1)  Kurulalı 71 yıl olduğu halde,  bu Cumhuriyet, hâlâ böyle tepeden inme devlet zoruyla korunması (ve, daha kötüsü, “kutlatılması”) gereken bir olay olarak görülüyorsa,  vay  cumhuriyetimizin haline!

Oysa, altıok içinde, üzerinde tartışma olmayan tek ilke, cumhuriyet.

2) Mahalli maçlarda milli marş söylemek adet oldu. Oto plakalarına küçük Türk bayrakları yapıştırılıyor. Yakalara Atatürk rozetleri takılıyor. Boyunlarda ayyıldızlı kolyeler sallanıyor. Araba arka camlarında “Atam İzindeyiz” çıkartmaları  sergileniyor. Özel televizyon kanallarında ekranın sağ üst köşesine küçük bir Türk bayrağı sabitleniyor.

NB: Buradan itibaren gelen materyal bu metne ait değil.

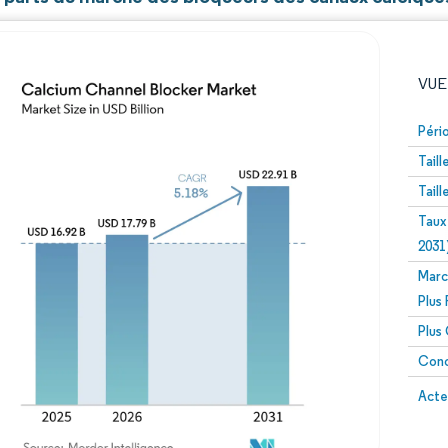
VUE
Péri
Tail
Tail
Taux
2031
Marc
Image © Mordor Intelligence. La réutilisation nécessite un
Plus
Plus
Conc
Image 
Acte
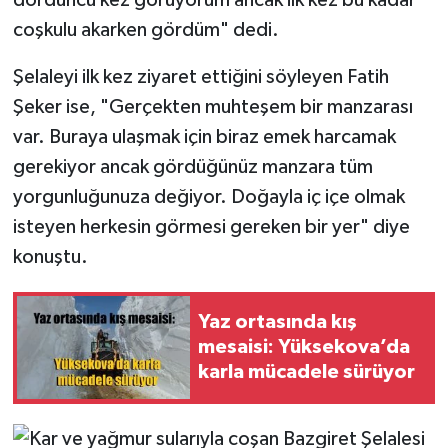
coşkulu akarken gördüm" dedi.
Şelaleyi ilk kez ziyaret ettiğini söyleyen Fatih
Şeker ise, "Gerçekten muhteşem bir manzarası
var. Buraya ulaşmak için biraz emek harcamak
gerekiyor ancak gördüğünüz manzara tüm
yorgunluğunuza değiyor. Doğayla iç içe olmak
isteyen herkesin görmesi gereken bir yer" diye
konuştu.
Yaz ortasında kış
mesaisi: Yüksekova’da
karla mücadele sürüyor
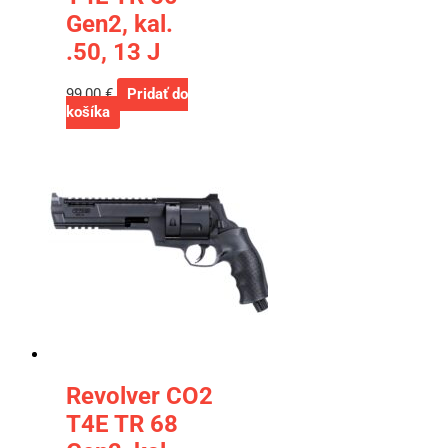
Gen2, kal.
.50, 13 J
99,00
€
Pridať do
košíka
Revolver CO2
T4E TR 68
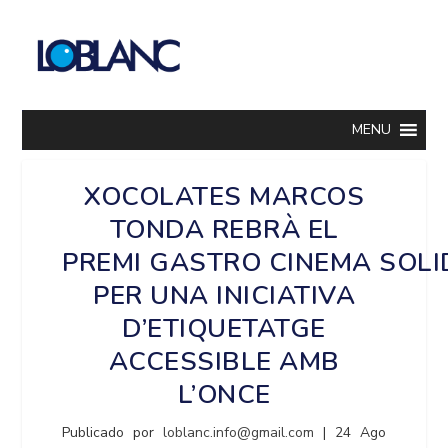
MENU
XOCOLATES MARCOS
TONDA REBRÀ EL
PREMI GASTRO CINEMA SOLI
PER UNA INICIATIVA
D’ETIQUETATGE
ACCESSIBLE AMB
L’ONCE
Publicado por
loblanc.info@gmail.com
|
24 Ago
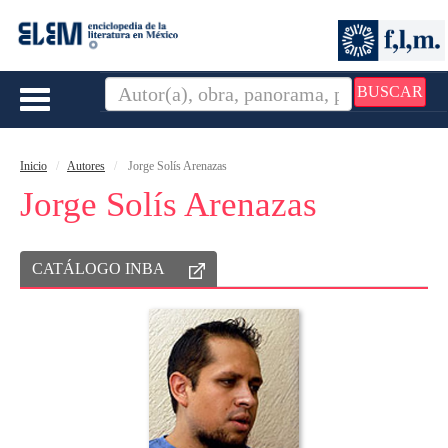
BUSCAR
Toggle
navigation
Inicio
Autores
Jorge Solís Arenazas
Jorge Solís Arenazas
CATÁLOGO INBA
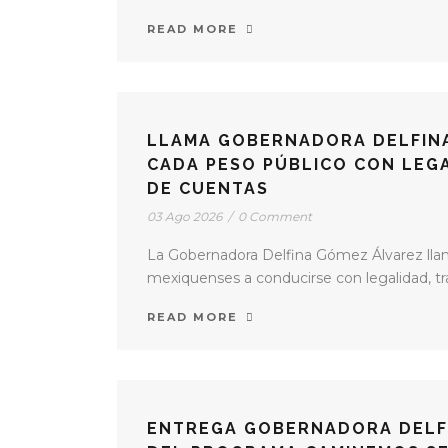
READ MORE
LLAMA GOBERNADORA DELFINA
CADA PESO PÚBLICO CON LEGA
DE CUENTAS
03 Ago 2026
/
0 Comment
La Gobernadora Delfina Gómez Álvarez llamó
mexiquenses a conducirse con legalidad, tra
READ MORE
ENTREGA GOBERNADORA DELF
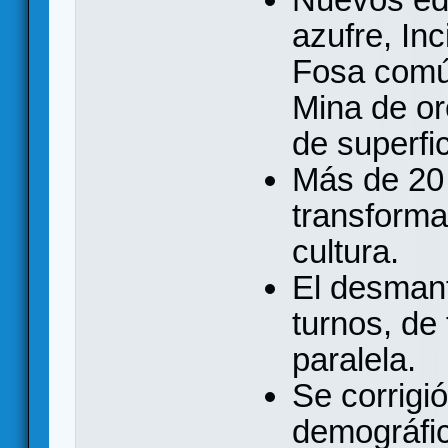
azufre, In
Fosa comú
Mina de or
de superfic
Más de 20 
transforma
cultura.
El desmant
turnos, de
paralela.
Se corrigi
demográfi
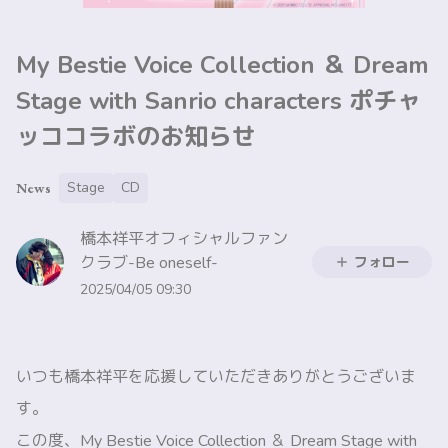
My Bestie Voice Collection ＆ Dream
Stage with Sanrio characters ポチャ
ッココラボのお知らせ
Stage
CD
News
橋本祥平オフィシャルファン
クラブ-Be oneself-
フォロー
2025/04/05 09:30
いつも橋本祥平を応援していただきありがとうございま
す。
この度、My Bestie Voice Collection ＆ Dream Stage with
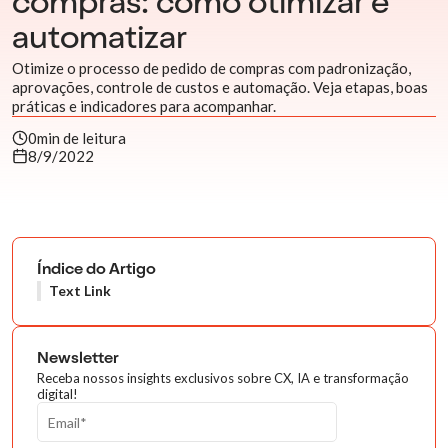
compras: como otimizar e
automatizar
Otimize o processo de pedido de compras com padronização,
aprovações, controle de custos e automação. Veja etapas, boas
práticas e indicadores para acompanhar.
0
min de leitura
8/9/2022
Índice do Artigo
Text Link
Newsletter
Receba nossos insights exclusivos sobre CX, IA e transformação
digital!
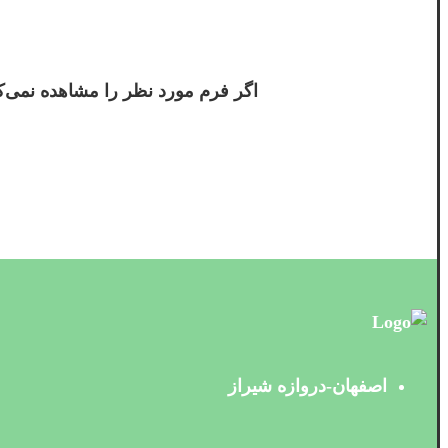
اگر فرم مورد نظر را مشاهده نمی‌کنی
اصفهان-دروازه شیراز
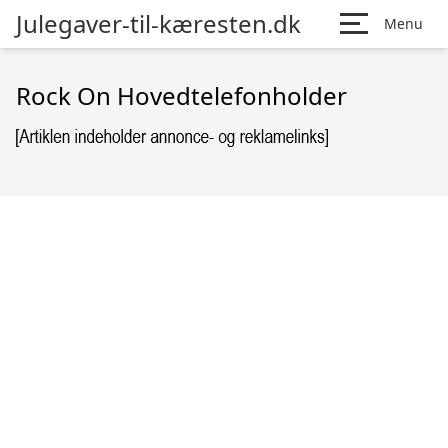
Julegaver-til-kæresten.dk
Menu
Rock On Hovedtelefonholder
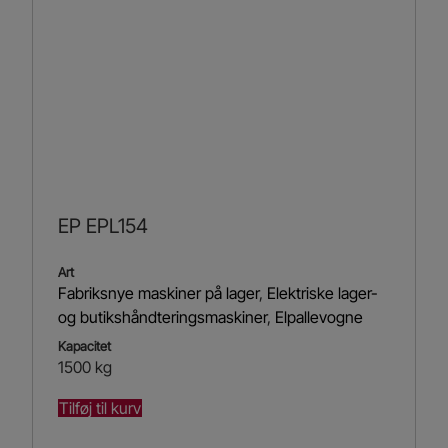
EP EPL154
Art
Fabriksnye maskiner på lager
,
Elektriske lager-
og butikshåndteringsmaskiner
,
Elpallevogne
Kapacitet
1500 kg
Tilføj til kurv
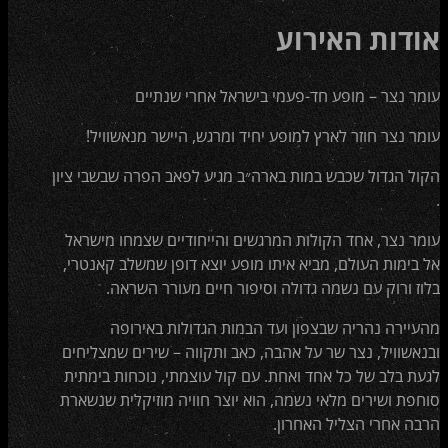
אודות האירוע
עומר נצר – מופע חד-פעמי בישראל אחרי שנתיים
עומר נצר חוזר לארץ למופע יחיד ומרגש, היישר מנאשוויל!
הקול הגדול שכבש במות בארה״ב מגיע לפאב הפרה שבשבי ציון
.
עומר נצר, אחד הקולות המרגשים והייחודיים שצמחו מישראל
אל בימות העולם, מביא איתו מופע יוצא דופן שמשלב קאנטרי,
בלוז ורוק עם נשמה גדולה וסיפור חיים מעורר השראה.
מהעיירה נהריה שבצפון ועד הבמות הגדולות באירופה
ובנאשוויל, נצר שר על אהבה, כאב ותקווה – שירים שמצליחים
לגעת בלב של כל אחד ואחת. עם קול עוצמתי, נוכחות בימתית
סוחפת ושירים מלאי נשמה, הוא יוצר חוויה מוזיקלית שנשארת
הרבה אחרי הצליל האחרון.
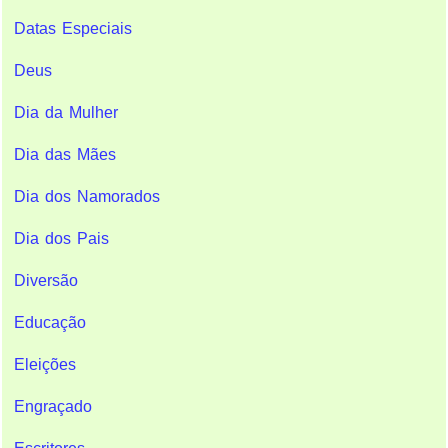
Datas Especiais
Deus
Dia da Mulher
Dia das Mães
Dia dos Namorados
Dia dos Pais
Diversão
Educação
Eleições
Engraçado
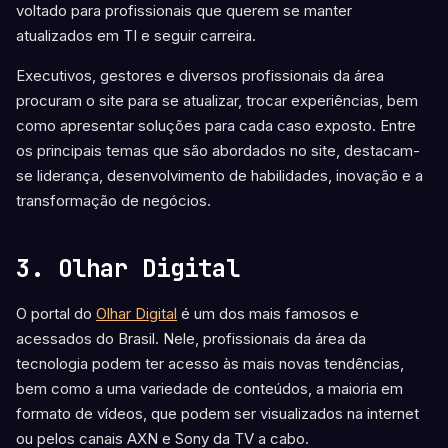
voltado para profissionais que querem se manter
atualizados em TI e seguir carreira.
Executivos, gestores e diversos profissionais da área
procuram o site para se atualizar, trocar experiências, bem
como apresentar soluções para cada caso exposto. Entre
os principais temas que são abordados no site, destacam-
se liderança, desenvolvimento de habilidades, inovação e a
transformação de negócios.
3. Olhar Digital
O portal do
Olhar Digital
é um dos mais famosos e
acessados do Brasil. Nele, profissionais da área da
tecnologia podem ter acesso às mais novas tendências,
bem como a uma variedade de conteúdos, a maioria em
formato de vídeos, que podem ser visualizados na internet
ou pelos canais AXN e Sony da TV a cabo.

Kürt milliyetçiliğinin bir yandan, İslamcıların  diğer yandan  uyandırdığı Türk milliyetçiliği öyle yükseliyor ki, sıfırı tüketmiş MHP ile Ecevit’i Zombileştirecek can suyunu üretir hale geldi.

Türk milliyetçiliği bu kadar “avantajlı” durumdayken böyle polis marifetiyle dükkan kapattırılıyorsa, siyasal parti mitingleri yasaklanıyorsa, vay cumhuriyetimizin haline! RP mitingini yasaklayarak, bu güçlü halinde bile İslamcılardan korktuğunu gösterdi devlet. RP iyice kan kokusu aldı şimdi.  Üstelik, ideolojisi doğal olarak dinsel olan esnafın,  polis marifetiyle dükkân kapatılıp cumartesi kârından yoksun bırakıldığı bir ortamda.

3) Bir ideoloji, gelişecek ortam bulduysa, onu kuru kuruya yasaklamak ancak güçlenmesine yol açar. Bu, 1960 ve 70’lerde, “Moskova Uşağı” diye karalanan sol için bile böyle olmuşken, RP için haydi haydi böyle olacak.

Üstelik RP “Hak Yolu” diye lanse ediliyor. Devlet içinde resmen himaye ediliyor. Yurt içinden ve dışından muazzam mali kaynaklarla  beslenmesine gık çıkartılmıyor. Bosna için topladığı paraları içetmesine göz yumuluyor.

Bütün bu avantajlara sahip bulunan ve üstelik 1960’ların sosyal adaletçi  sloganlarını kullanıp,  Kürt sorununa (ortaçağ stili bile olsa) çözüm getirme iddiasında olan RP’nin devlet tarafından bir tek böyle güçlendirilmediği kalmıştı. Hayırlı olsun.